Anufryev then continues, quoting the experts’ conclusion:
“There are no sexual abnormalities: the report states clearly that he is not a paedophile, he took the photos of his adopted daughter for a completely different reason, and, taking his general approach to life into account, he tried to protect himself from any possible removal of his adoptive daughter from his family. He did no harm to the child.”
Any further details seem only to interest the media people, who continue to ask technical questions: when will the next court session take place, when will the two sides make their statements, and can we expect a conclusion to the case in the near future? Despite the defence insisting on a second examination of a witness, Anufriyev hopes that case won’t drag on: the witness will be examined on 14 March, on 20 March the lawyers will put their cases and the trial should be concluded by the end of the first month of spring.

Yuri Dmitriyev (in the centre). Photo courtesy of the author.Dmitriyev himself still refuses to comment on the court case, but is happy to talk about his feelings after his first month of freedom after a year of detention:
“For the moment, I’m concentrating on regaining my physical strength. And, despite all my bluster, the 13 months I spent there have had an effect on my psychological health as well, and I’m trying to recover from that too. I’m getting back to my interrupted work, assembling all the material I was working on and trying to get my head round where I was with it and how I can continue in the same vein.”
Thanking again everyone who supported him during his trial and came back again (“It’s one thing when they see you off quickly and you just hear applause, and another when you can talk to people”), Dmitriyev invites everyone on a short excursion:
“It has somehow happened that when people have come to my trial, they also absorb information about the repressions that took place here. Today we’ll make a trip to the Zaretsk cemetery [where the official memorial to Soviet victims of political repression stands] and I’ll talk about how these graves appeared and who [is buried there]”.
Dmitriyev carries on his good work
The trip is not planned to take long: in Petrozavodsk it is the coldest day of this winter, with thermometers showing minus 27 degrees. The memorial at the Zaretsk cemetery is covered in snow: the last time there was such a crowd there was on 30 October, on the memorial day for the victims of political repression. So the first thing the visitors do is to clear the snow from the graves, to read the names of the people buried there. More than a quarter century has passed since the remains of political prisoners shot near Petrozavodsk have found their final resting place.

Visitors at the Zaretsk cemetery. Photo courtesy of the author.“This is the first row of graves we found, 13 coffins,” Dmitriyev begins, talking about their work in 1990-1992, “and then we found six more. We picked them like mushrooms in the quarry beside the Sulazhgorsky [Karelian: Suoluzmägi] brickworks. We shovelled sand from the quarry and the bones just fell out of it and we collected them in bags. We spent two years working on them to prove that they were the remains of Stalin’s victims, and then we were allowed to re-bury them here.”
Anatoly Razumov, the historian and archaeologist who heads the “Returned Names” Centre at Russia’s National Library is a friend of Dmitriyev and his partner on many expeditions. Razumov tells the visitors that, according to his sources, newly independent Russia’s first official ceremony to bury Stalinist victims was held here, in 1992.
5 March: this article has been updated to reflect that the forensic analysis received by Petrozavodsk court also stated that the images of Dmitriyev's adopted daughter were not pornographic.

◆ **Work order 1**
For the article on Yuri Dmitriyev, state whether each statement agrees with it, answering yes or no and quoting the deciding words: (a) The witness is to be examined on 14 March. (b) Dmitriyev spent 18 months in detention. (c) The first row of graves found held 13 coffins.
◆ **Work order 2**
Reproduce word for word the part of the article on Yuri Dmitriyev that opens with the words containing "5 March: this" and closes with "were not pornographic.".
The data have no connection to the article on Yuri Dmitriyev.

◆ **Supplied material**
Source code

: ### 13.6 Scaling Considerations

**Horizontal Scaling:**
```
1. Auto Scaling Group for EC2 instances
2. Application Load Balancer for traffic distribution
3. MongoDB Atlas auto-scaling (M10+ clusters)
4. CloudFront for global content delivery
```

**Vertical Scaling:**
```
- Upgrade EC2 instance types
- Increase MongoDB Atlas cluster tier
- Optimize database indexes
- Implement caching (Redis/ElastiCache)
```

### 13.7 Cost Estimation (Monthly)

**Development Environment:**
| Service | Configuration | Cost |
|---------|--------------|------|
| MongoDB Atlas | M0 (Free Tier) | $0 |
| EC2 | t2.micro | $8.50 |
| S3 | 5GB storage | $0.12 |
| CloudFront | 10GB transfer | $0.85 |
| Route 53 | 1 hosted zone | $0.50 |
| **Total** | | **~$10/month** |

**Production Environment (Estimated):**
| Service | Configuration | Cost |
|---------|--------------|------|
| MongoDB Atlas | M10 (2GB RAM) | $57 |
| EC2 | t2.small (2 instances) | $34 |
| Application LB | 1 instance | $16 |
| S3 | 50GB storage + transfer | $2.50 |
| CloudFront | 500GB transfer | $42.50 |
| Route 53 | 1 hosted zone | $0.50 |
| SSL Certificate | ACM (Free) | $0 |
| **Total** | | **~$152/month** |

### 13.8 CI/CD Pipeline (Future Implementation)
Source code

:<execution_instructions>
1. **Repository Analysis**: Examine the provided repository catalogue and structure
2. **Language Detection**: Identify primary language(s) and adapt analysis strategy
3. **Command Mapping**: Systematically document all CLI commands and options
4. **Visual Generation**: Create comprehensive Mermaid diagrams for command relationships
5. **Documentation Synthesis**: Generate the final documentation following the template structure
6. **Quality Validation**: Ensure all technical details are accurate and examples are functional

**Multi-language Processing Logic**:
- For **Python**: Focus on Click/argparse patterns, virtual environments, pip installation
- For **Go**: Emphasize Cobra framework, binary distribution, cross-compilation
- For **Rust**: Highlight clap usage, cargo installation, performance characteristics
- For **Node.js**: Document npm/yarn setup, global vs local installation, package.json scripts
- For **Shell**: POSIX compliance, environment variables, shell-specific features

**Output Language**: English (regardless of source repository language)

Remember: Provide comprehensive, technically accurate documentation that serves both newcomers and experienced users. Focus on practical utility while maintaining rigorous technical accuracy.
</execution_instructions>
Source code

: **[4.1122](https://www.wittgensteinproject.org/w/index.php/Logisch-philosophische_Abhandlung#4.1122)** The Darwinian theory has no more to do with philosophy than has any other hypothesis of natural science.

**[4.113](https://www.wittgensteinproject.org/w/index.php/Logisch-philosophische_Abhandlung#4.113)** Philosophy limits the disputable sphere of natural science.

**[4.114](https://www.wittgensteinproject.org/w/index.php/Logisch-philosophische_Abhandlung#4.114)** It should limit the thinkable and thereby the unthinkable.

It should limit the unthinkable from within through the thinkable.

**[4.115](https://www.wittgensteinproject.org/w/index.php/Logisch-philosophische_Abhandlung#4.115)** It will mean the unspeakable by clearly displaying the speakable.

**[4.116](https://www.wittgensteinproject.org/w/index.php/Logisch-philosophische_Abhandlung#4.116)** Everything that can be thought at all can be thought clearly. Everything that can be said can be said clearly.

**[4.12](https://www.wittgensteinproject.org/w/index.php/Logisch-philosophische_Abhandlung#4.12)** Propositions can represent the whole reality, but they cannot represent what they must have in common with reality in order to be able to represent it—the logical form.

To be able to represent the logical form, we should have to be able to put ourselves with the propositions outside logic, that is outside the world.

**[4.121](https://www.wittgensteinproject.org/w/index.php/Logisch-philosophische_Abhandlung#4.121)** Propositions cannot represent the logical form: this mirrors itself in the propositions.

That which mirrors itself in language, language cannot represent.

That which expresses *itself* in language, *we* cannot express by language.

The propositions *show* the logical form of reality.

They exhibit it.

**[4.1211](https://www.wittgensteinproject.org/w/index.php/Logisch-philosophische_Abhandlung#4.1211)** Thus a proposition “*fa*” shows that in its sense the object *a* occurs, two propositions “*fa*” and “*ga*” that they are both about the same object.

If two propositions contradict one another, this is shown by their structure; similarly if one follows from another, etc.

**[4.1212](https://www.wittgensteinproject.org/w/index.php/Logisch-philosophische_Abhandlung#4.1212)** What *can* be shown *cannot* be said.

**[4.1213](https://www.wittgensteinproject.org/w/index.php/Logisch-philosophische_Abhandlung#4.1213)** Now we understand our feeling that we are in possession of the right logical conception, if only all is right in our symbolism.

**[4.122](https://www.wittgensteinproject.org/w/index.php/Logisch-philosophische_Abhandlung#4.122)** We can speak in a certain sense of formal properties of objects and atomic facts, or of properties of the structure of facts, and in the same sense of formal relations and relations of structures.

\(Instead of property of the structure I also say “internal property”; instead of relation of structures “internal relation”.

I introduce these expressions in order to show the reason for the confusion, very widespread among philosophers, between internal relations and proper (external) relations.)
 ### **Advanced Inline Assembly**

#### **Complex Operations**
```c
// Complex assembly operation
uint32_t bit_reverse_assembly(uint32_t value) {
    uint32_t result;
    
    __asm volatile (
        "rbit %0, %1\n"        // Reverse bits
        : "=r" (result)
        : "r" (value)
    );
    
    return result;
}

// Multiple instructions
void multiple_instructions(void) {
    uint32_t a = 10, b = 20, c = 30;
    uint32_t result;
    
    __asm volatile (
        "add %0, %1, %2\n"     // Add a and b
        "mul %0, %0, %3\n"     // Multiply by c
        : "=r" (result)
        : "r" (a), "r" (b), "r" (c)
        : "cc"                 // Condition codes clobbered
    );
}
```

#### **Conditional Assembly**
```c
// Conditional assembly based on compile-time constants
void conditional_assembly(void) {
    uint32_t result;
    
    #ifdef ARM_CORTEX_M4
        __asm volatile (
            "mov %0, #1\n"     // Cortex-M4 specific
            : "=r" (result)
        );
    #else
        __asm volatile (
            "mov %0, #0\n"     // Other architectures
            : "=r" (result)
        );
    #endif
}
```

◆ **Answer section 1**
(a) Yes: "the witness will be examined on 14 March"
(b) No: "the 13 months I spent there"
(c) Yes: "This is the first row of graves we found, 13 coffins"

◆ **Answer section 2**
5 March: this article has been updated to reflect that the forensic analysis received by Petrozavodsk court also stated that the images of Dmitriyev's adopted daughter were not pornographic.